Could you report every line from the entries that includes the word "services"?

####

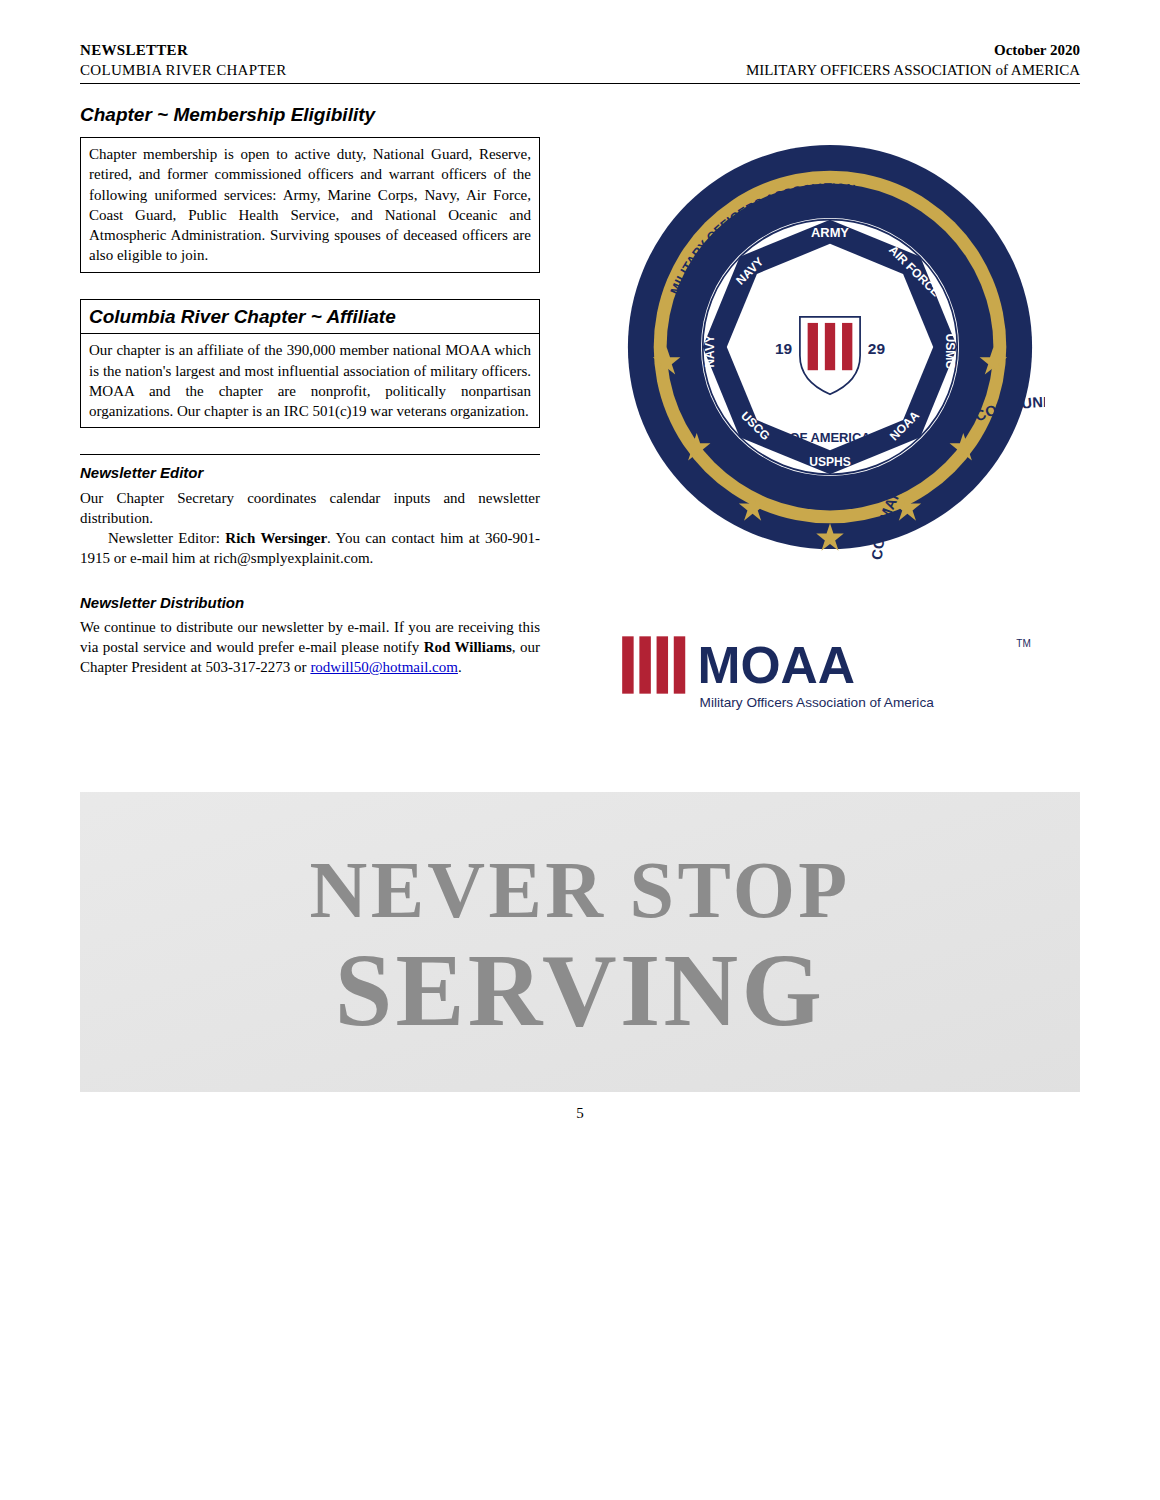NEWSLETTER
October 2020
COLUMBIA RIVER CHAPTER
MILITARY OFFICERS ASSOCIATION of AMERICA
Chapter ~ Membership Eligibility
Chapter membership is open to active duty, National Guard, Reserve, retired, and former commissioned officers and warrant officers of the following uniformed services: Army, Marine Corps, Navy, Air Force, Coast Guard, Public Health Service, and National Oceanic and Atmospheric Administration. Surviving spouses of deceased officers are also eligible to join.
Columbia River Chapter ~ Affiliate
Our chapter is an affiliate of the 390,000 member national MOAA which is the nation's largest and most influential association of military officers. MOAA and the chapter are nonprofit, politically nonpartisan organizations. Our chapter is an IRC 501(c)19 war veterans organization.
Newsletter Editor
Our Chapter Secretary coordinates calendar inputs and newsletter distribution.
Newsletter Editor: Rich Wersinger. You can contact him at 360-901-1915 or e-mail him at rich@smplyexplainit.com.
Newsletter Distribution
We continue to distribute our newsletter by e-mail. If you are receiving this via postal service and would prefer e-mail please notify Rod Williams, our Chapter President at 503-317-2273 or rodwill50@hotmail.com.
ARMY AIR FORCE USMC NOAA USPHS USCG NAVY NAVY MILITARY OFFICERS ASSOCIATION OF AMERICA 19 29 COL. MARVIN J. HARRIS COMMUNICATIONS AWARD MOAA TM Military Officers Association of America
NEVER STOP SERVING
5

####

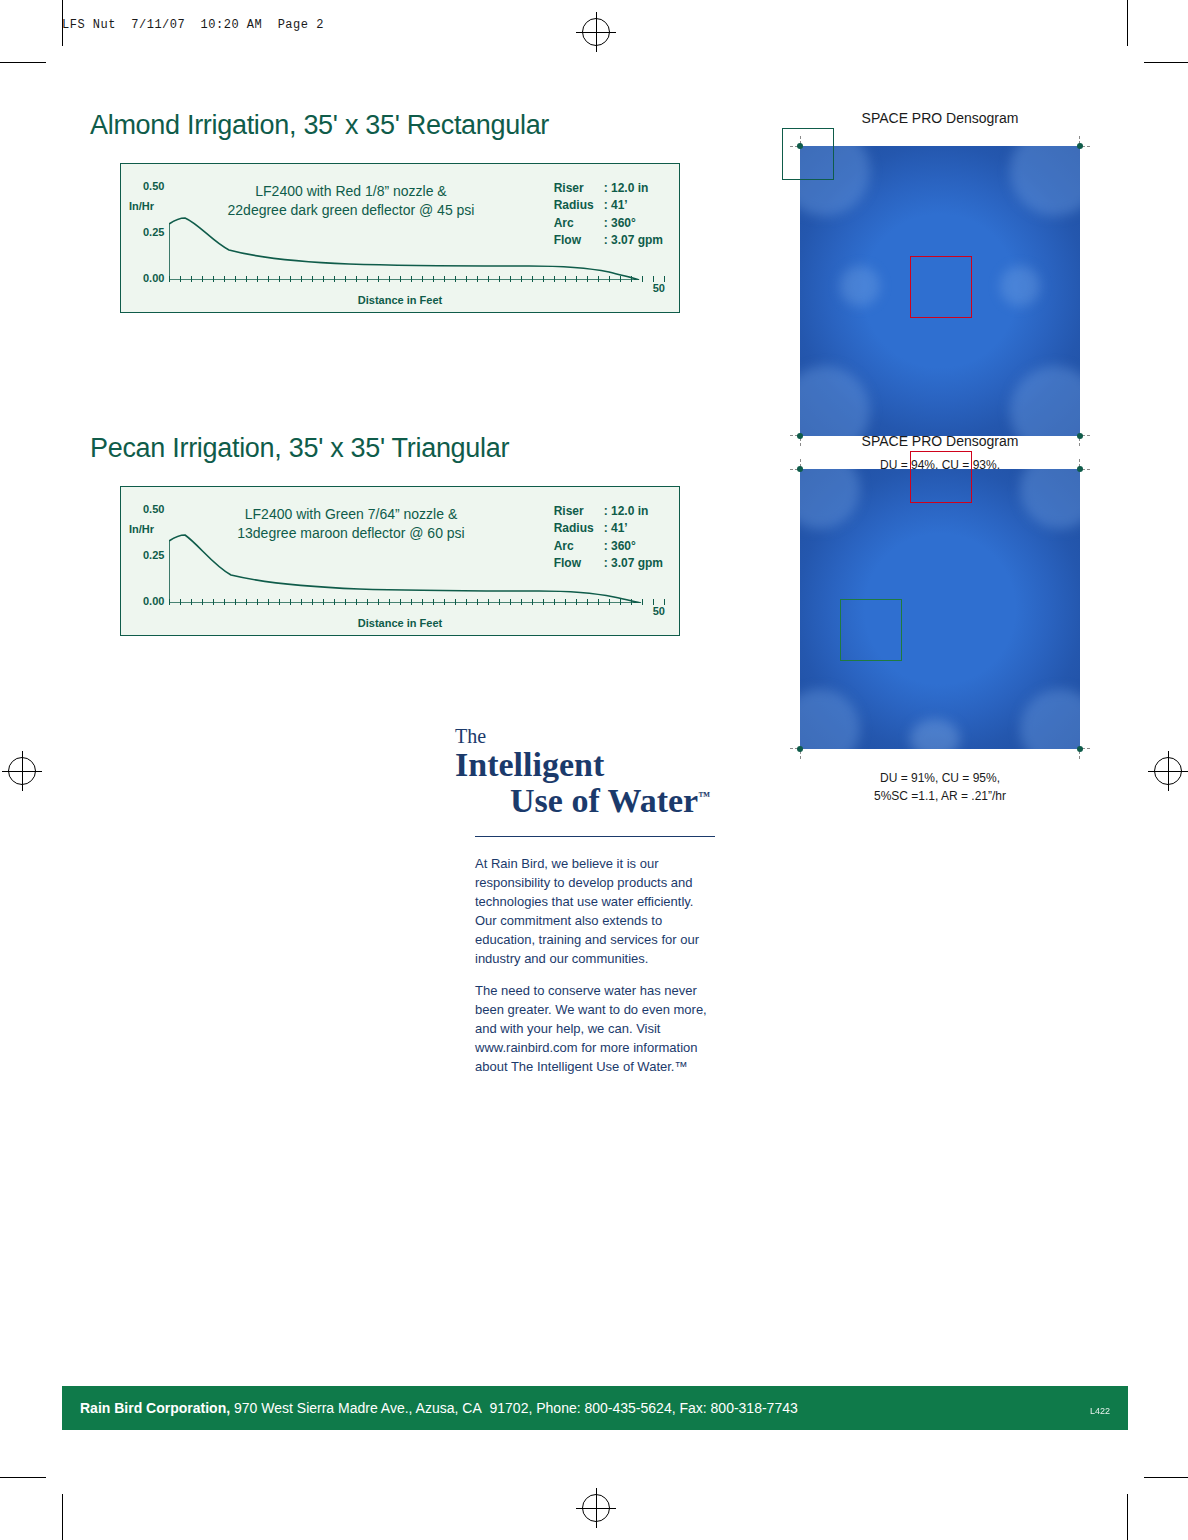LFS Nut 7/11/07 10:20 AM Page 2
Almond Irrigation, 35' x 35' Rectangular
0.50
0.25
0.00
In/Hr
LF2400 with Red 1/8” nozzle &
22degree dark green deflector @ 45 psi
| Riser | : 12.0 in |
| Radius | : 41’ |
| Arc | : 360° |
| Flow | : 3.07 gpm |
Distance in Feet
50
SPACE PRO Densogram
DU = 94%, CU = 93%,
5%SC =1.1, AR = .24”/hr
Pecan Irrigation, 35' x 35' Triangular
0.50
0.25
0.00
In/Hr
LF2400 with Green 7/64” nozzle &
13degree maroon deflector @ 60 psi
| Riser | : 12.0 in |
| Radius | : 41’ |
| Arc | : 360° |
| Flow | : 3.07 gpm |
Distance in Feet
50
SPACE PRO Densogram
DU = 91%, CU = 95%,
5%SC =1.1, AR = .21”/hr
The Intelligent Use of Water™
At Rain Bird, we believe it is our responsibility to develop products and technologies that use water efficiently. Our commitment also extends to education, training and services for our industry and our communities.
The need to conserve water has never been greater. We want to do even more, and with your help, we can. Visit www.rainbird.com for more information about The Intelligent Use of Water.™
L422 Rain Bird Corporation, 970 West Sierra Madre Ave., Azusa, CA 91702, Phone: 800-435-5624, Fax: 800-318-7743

####

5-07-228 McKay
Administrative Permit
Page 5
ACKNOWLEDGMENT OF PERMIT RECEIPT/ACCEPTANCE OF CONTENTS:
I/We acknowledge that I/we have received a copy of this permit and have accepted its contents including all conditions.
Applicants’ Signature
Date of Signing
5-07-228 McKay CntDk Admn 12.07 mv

####

=== Response area ===
Chapter membership is open to active duty, National Guard, Reserve, retired, and former commissioned officers and warrant officers of the following uniformed services: Army, Marine Corps, Navy, Air Force, Coast Guard, Public Health Service, and National Oceanic and Atmospheric Administration. Surviving spouses of deceased officers are also eligible to join.
At Rain Bird, we believe it is our responsibility to develop products and technologies that use water efficiently. Our commitment also extends to education, training and services for our industry and our communities.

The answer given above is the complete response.